Reproduce the items from the beginning through the line containing "Dot at: (311, 253)", inclusive, changing each "dist" to "distance" and leaving everything else unchanged.

- Recorded data:
------------------------------------------------

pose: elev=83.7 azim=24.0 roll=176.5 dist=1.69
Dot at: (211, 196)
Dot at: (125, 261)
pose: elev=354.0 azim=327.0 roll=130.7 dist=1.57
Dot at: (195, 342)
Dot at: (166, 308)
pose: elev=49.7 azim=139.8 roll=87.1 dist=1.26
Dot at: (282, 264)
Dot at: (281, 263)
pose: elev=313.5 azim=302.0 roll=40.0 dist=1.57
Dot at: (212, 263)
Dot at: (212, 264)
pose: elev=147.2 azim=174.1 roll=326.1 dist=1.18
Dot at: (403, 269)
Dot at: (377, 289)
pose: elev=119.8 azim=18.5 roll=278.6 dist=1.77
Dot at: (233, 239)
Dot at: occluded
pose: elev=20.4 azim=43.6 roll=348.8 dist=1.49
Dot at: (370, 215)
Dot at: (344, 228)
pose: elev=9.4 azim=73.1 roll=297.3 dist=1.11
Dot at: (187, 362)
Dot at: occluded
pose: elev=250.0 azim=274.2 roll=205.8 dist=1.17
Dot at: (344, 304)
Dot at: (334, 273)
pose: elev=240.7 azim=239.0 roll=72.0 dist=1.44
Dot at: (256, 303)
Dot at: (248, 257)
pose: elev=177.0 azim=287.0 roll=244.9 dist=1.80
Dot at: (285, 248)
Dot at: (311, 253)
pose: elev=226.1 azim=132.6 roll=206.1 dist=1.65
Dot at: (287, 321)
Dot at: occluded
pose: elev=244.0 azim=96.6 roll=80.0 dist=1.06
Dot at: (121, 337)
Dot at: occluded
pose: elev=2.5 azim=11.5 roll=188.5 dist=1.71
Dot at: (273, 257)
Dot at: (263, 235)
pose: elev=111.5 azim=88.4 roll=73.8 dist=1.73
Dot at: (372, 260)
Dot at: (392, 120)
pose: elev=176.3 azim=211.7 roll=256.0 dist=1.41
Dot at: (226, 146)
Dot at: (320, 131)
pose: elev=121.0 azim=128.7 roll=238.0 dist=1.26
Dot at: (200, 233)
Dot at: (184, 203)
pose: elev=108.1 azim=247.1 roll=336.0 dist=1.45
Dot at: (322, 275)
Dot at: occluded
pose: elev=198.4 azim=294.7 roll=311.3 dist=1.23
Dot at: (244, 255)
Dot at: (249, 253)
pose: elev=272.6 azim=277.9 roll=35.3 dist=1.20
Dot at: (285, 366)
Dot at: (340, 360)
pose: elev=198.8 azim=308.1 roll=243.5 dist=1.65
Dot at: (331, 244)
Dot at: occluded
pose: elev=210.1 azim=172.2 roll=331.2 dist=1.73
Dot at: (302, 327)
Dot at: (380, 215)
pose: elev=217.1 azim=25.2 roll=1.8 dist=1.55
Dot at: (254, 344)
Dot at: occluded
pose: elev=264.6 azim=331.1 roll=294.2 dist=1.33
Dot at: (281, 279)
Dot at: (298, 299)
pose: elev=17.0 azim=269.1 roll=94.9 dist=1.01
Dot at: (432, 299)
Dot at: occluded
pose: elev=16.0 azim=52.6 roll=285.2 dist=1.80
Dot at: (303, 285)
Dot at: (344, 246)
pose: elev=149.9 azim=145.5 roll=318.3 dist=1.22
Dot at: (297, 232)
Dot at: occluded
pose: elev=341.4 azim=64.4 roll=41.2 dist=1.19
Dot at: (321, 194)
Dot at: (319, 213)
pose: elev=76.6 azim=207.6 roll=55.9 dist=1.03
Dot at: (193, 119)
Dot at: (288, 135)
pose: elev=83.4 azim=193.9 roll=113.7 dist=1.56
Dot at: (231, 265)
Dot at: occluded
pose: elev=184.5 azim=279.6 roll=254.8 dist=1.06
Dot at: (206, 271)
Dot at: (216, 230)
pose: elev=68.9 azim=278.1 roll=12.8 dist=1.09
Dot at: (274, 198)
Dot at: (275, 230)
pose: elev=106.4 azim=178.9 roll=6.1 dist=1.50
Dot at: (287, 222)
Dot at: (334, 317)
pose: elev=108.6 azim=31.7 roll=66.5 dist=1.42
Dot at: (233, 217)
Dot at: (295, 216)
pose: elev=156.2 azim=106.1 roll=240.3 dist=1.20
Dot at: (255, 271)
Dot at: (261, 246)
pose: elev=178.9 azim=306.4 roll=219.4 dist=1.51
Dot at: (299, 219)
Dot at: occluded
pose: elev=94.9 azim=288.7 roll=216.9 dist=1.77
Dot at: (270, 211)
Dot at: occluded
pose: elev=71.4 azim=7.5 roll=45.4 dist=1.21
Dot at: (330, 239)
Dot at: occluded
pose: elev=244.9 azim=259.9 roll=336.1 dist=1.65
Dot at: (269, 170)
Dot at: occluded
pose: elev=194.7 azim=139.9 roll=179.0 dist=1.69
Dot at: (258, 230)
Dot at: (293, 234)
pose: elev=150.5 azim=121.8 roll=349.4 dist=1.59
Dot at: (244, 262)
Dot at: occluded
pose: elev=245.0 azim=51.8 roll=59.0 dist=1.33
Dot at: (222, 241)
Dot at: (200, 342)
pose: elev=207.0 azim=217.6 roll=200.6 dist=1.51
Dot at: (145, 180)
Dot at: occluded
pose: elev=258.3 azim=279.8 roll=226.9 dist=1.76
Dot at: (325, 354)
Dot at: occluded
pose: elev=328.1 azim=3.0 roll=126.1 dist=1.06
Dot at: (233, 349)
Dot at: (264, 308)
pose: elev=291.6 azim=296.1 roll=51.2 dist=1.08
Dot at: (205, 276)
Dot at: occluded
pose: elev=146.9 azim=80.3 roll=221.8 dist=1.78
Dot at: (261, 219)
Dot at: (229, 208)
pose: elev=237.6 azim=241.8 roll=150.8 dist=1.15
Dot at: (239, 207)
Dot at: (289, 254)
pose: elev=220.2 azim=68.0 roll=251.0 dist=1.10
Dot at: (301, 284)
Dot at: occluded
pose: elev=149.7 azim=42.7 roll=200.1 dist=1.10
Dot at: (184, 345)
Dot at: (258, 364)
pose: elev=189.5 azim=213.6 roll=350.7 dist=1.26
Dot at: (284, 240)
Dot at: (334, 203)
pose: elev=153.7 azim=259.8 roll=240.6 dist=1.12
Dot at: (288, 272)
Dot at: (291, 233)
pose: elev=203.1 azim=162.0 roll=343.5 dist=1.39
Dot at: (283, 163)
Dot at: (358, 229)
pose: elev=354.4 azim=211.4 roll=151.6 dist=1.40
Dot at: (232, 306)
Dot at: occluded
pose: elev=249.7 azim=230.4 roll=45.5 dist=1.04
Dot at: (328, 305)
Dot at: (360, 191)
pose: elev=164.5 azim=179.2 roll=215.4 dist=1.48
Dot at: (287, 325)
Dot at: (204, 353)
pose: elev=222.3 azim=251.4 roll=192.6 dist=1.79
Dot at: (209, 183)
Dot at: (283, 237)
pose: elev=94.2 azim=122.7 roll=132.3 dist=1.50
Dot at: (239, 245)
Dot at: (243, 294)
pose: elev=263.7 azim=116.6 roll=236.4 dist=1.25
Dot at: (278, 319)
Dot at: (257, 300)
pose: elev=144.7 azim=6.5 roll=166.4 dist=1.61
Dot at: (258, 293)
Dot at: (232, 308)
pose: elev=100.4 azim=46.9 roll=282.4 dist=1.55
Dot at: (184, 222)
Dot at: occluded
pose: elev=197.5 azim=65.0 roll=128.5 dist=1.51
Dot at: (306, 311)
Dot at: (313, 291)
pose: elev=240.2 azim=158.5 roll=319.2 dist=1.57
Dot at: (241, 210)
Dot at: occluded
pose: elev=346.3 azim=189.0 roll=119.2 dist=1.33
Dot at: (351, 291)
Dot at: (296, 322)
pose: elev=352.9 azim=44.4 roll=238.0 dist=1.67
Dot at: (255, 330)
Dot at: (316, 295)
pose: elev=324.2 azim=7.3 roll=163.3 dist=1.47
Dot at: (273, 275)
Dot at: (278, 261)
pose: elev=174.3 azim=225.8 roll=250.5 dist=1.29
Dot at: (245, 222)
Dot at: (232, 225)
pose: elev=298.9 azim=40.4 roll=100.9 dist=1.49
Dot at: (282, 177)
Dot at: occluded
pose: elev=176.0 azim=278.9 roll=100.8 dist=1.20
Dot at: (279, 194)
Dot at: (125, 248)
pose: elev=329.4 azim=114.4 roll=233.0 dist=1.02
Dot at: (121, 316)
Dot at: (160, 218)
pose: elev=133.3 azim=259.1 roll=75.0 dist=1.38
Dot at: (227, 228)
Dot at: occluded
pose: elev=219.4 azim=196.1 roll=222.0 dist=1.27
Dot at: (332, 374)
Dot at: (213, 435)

------------------------------------------------

- Written response:
pose: elev=83.7 azim=24.0 roll=176.5 distance=1.69
Dot at: (211, 196)
Dot at: (125, 261)
pose: elev=354.0 azim=327.0 roll=130.7 distance=1.57
Dot at: (195, 342)
Dot at: (166, 308)
pose: elev=49.7 azim=139.8 roll=87.1 distance=1.26
Dot at: (282, 264)
Dot at: (281, 263)
pose: elev=313.5 azim=302.0 roll=40.0 distance=1.57
Dot at: (212, 263)
Dot at: (212, 264)
pose: elev=147.2 azim=174.1 roll=326.1 distance=1.18
Dot at: (403, 269)
Dot at: (377, 289)
pose: elev=119.8 azim=18.5 roll=278.6 distance=1.77
Dot at: (233, 239)
Dot at: occluded
pose: elev=20.4 azim=43.6 roll=348.8 distance=1.49
Dot at: (370, 215)
Dot at: (344, 228)
pose: elev=9.4 azim=73.1 roll=297.3 distance=1.11
Dot at: (187, 362)
Dot at: occluded
pose: elev=250.0 azim=274.2 roll=205.8 distance=1.17
Dot at: (344, 304)
Dot at: (334, 273)
pose: elev=240.7 azim=239.0 roll=72.0 distance=1.44
Dot at: (256, 303)
Dot at: (248, 257)
pose: elev=177.0 azim=287.0 roll=244.9 distance=1.80
Dot at: (285, 248)
Dot at: (311, 253)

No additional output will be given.